Natomas Pacific Pathways Preparatory School won the top honor this year for its community service, senior projects and law-themed curriculum, said Principal Melissa Mori.

At the Natomas school, often called NP3, all high school students organize a community service project. Those range from voter registration drives and book drives to programs on bike safety and research on the re-gentrification of neighborhoods in San Francisco.

Students in NP3 elementary and middle schools take part in the Leader in Me program, which has students at a young age run assemblies, serve as campus greeters and pick up garbage on campus, Mori said.

NP3 teacher Rob Hagarty is hoping that by emphasizing civic engagement, schools will reverse voter apathy among young people.

“Getting them back into that mindset again, I think that is really what the framework is about,” said Hagarty, a member of the state task force.

Sacramento County schools are known for their commitment to civic education, Cantil-Sakauye said.
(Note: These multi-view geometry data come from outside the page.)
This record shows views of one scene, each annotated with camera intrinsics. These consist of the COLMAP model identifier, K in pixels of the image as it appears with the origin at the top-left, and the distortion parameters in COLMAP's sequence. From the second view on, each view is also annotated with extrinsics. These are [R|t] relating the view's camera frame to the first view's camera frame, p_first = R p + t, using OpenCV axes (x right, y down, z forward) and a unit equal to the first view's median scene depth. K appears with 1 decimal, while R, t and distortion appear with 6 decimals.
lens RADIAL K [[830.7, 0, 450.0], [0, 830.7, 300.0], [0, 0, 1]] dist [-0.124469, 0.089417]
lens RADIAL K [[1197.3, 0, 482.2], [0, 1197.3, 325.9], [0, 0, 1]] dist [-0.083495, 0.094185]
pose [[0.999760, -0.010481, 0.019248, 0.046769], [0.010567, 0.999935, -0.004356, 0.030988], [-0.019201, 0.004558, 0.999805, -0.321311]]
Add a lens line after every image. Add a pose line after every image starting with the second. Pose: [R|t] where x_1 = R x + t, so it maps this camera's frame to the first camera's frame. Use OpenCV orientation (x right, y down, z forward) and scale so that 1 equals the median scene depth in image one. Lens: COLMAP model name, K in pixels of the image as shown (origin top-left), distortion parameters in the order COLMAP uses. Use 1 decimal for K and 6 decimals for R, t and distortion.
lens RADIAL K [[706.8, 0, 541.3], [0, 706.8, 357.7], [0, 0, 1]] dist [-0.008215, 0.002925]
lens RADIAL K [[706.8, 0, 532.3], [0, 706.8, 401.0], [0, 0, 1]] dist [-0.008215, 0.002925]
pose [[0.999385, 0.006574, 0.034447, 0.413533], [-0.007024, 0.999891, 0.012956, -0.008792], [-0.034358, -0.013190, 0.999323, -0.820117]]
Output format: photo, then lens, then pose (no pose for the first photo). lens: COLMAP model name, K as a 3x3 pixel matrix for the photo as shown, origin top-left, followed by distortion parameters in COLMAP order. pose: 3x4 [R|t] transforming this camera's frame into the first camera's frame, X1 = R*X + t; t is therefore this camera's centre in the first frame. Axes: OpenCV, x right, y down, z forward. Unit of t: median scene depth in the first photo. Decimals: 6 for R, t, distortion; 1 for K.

Six Sacramento County school districts have passed resolutions to develop civic literacy in all students. The Sacramento County Office of Education has established the Action Civics Initiative, a cross-curricular team of educators focused on increasing civic engagement in schools across the county.

Cantil-Sakauye said she made elevating civics education a priority after she was sworn in as chief justice in 2011.

“I have two daughters,” she said in an October interview. “These issues are what they will grow up with. They will grow up with knowing the issue of Black Lives Matter. They will grow up with the concept of police force. They will grow up with the loss of courtesy, respect and integrity in the political election scheme. This is stuff they will grow up with.

“So, if we teach people like my children how to channel it and how to be critical thinkers and how they can also work with people of different opinions toward solutions ... that will be better for all of us down the road.”

Courts and the chief justice have been very influential in moving the civics-based framework forward, Gordon said. “The courts are seeing the impact on their work because they need people who are knowledgeable to be jurors. They have a huge stake on this.”